◆ Problem statement:
In the entries below, find the line containing "Rendered at 2001 by 1125 pixels.". Write out that line and all lines after it, exactly, and nothing else.

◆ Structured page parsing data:
━━━━━━━━━━━━━━━━━━━━

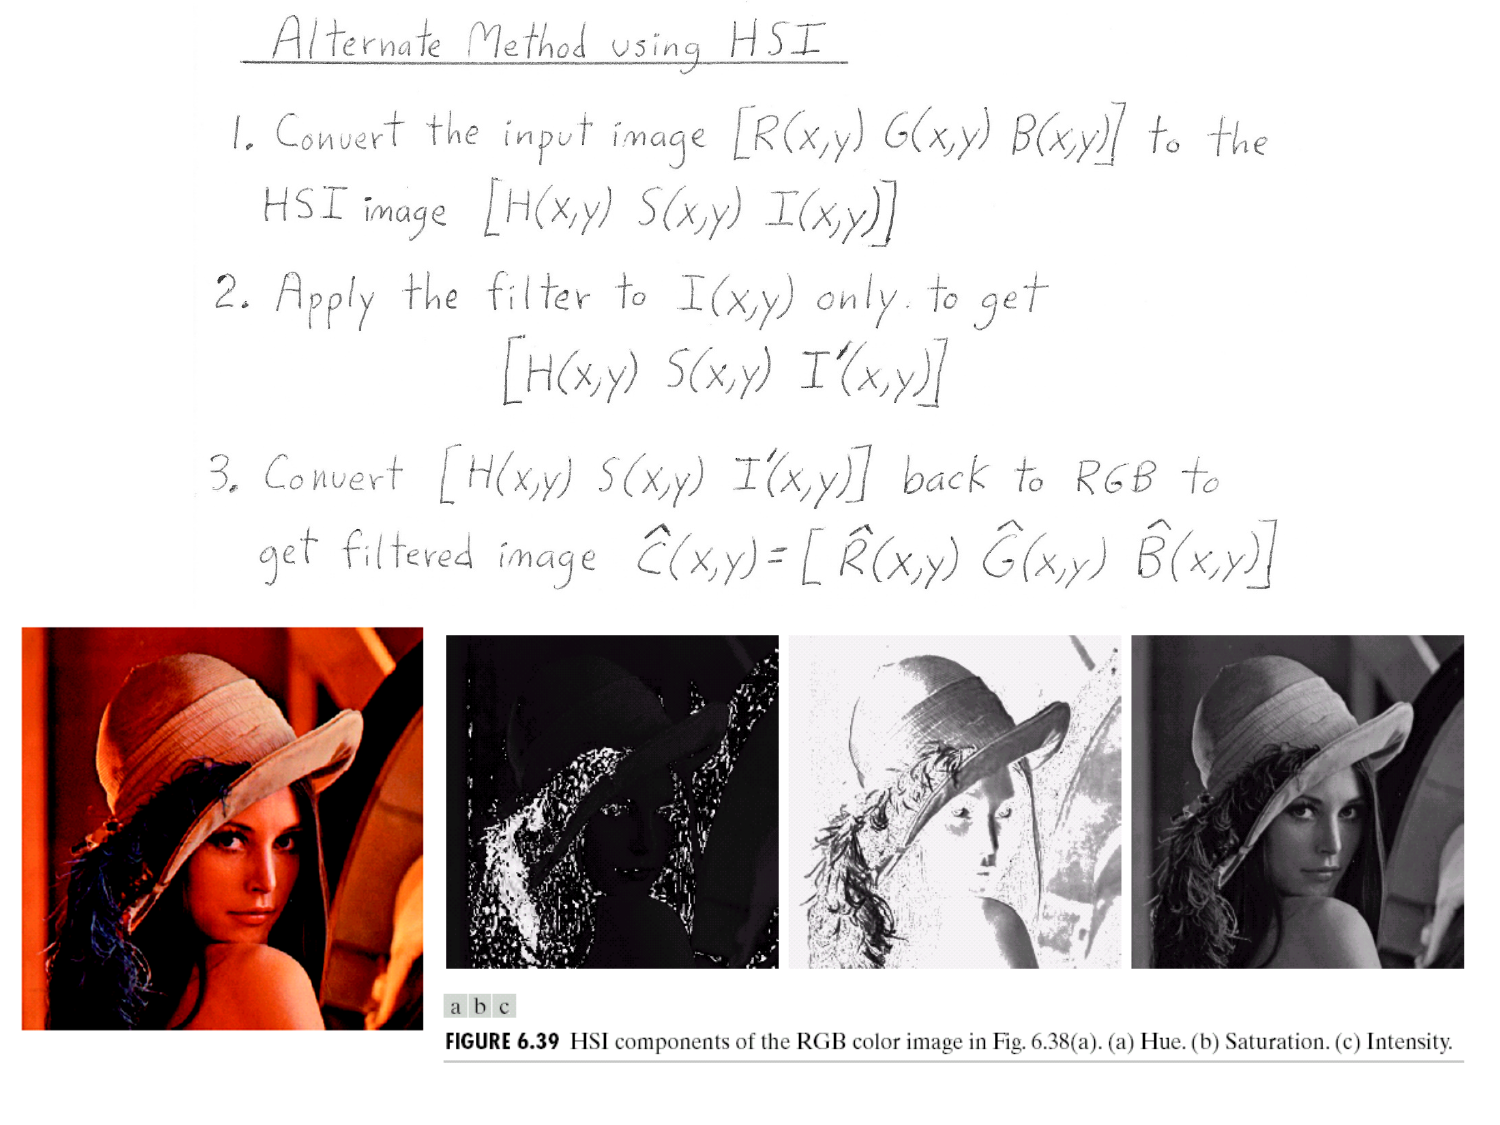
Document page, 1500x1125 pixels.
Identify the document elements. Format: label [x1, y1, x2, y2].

picture [14, 614, 429, 1034]
picture [193, 0, 1307, 610]
picture [434, 629, 1473, 1068]
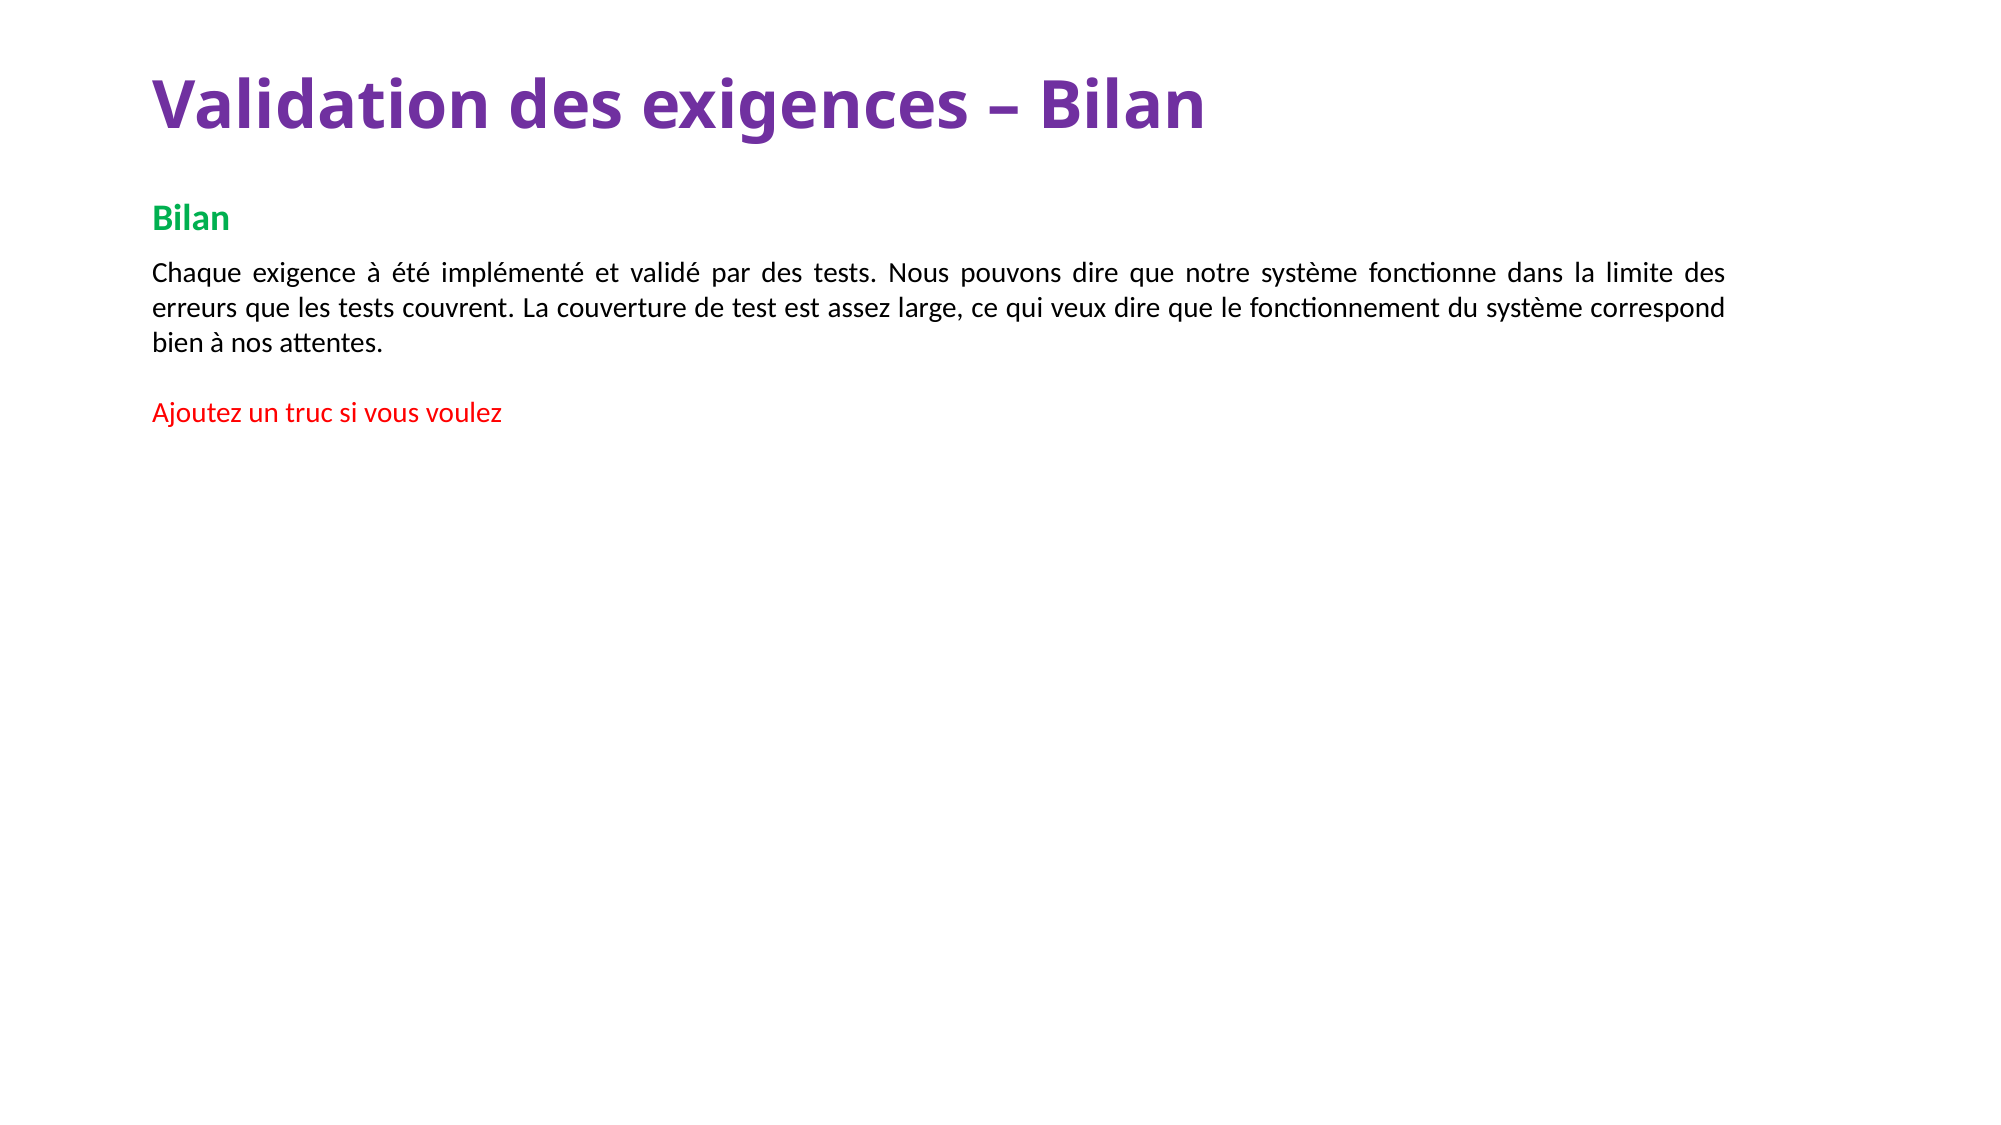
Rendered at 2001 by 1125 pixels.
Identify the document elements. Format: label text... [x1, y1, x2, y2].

━━━━━━━━━━━━━━━━━━━━

◆ Result of the exercise:
Rendered at 2001 by 1125 pixels.
Identify the document elements. Format: label text... [x1, y1, x2, y2].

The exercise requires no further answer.